将棋の加藤一二三九段の引退、囲碁との違い

加藤一二三(通称:ひふみん)九段は、将棋界最大のアイドル棋士です。

 

昭和29年に当時の史上最年少となる14歳7か月の若さでプロ棋士になりました。現在は77歳を迎えており、将棋界で史上最年長のプロ棋士です。

したがって、当然ながらプロとしての期間が史上最も長い棋士ということになります。数々の栄冠とともに、数々の伝説を持った異色の棋士です。

 

加藤一二三九段の行動でもっとも興味深いのは、「繰り返し」です。

プロの将棋では流行の戦型というのがあって、何局か同じ戦型で戦うことがあります。しかし、相手も対策を取ってきますので、戦型は臨機応変に変えていくのが普通です。

しかし、ひふみんは矢倉なら矢倉、向かい飛車なら向かい飛車と、同じ戦型を一定期間つづけて、その戦型を極めていきます。

 

 

将棋の試合中に食事休憩が入るのですが、そのときもひふみんは「うな重」なら毎日「うな重」、「天ぷら」なら毎日「天ぷら」、のようにメニューが半年から1年間は毎日変わらないのだそうです。食事のメニューを考えるのに頭を使うことはないようです。

 

さて、将棋の場合は大まかに言って65歳定年制です。65歳過ぎてもプロでいるためには、順位戦でランキングに入っていなければなりません。加藤九段は現在順位戦のC2クラスに属していますが、これは最も下位のクラスです。(C2⇒C1⇒B2⇒B1⇒A の6クラス)

 

このC2クラスでは下位20%の成績を3回記録したら降格するというルールです。加藤九段は過去2回、下位20%になったことがありリーチがかかっていました。

初年場の今期ですが、結果としては星が延びずに降格が決定しました。

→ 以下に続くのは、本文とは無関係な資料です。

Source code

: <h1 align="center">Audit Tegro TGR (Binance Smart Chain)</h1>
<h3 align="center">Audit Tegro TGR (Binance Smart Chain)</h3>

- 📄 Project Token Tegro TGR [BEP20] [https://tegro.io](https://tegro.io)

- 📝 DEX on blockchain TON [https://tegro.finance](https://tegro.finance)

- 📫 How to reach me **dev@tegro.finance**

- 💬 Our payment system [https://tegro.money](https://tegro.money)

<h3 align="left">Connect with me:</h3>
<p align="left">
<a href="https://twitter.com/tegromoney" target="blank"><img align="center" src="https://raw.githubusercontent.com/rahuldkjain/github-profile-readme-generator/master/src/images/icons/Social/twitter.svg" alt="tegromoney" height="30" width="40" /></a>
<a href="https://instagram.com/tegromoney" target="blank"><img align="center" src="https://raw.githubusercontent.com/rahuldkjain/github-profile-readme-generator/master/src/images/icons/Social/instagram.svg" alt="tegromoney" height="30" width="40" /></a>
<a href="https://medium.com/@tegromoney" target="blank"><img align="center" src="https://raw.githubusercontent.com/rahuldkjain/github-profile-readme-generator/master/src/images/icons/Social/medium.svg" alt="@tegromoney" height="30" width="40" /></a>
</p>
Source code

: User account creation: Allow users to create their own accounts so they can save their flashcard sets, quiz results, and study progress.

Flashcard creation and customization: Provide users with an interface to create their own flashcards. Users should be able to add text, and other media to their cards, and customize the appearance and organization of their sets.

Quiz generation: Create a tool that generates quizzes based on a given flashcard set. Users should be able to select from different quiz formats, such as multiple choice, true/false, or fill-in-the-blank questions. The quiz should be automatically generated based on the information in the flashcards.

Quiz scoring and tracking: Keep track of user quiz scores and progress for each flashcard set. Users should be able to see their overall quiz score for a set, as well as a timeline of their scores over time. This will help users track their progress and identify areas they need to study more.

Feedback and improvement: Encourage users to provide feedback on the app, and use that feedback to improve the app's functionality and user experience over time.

既に65歳を過ぎているので、降格と同時に引退ということになります。(厳密には、継続中の棋戦が全て終わるまでは現役棋士ですが・・)

ちなみに、将棋では65歳定年を全うできる棋士は限られていて、現在は森鶏二九段・桐山清澄九段の二人だけが65歳を過ぎて現役です。

 

さて、囲碁の場合にはこの定年制がありません。何歳になっても自分が引退すると言わなければ現役でプロを続けられます。最高齢の杉内雅男九段は96歳です。

昨年、95歳の杉内九段は15歳の大西竜平初段と対局しました。プロ公式戦で、80歳差の対局は現在までの記録です。ちなみに、勝負は大西初段の勝ち。

 

定年制があるかどうかで、囲碁と将棋のプロの世界には違いがでます。大きな違いは人数で、将棋のプロ(男性だけ)は約160人。囲碁のプロは日本棋院と関西棋院を合わせると460人おります。

囲碁と将棋の市場規模が不詳ですが、仮の同じ大きさと仮定すれば、人数が少ない将棋のほうが一人当たりの身入りが大きくなります。将棋の場合は、最低ランクでもプロであれば生活できる程度には収入があるようです。囲碁の場合は、上位に食い込まないとちょっと苦しいようです。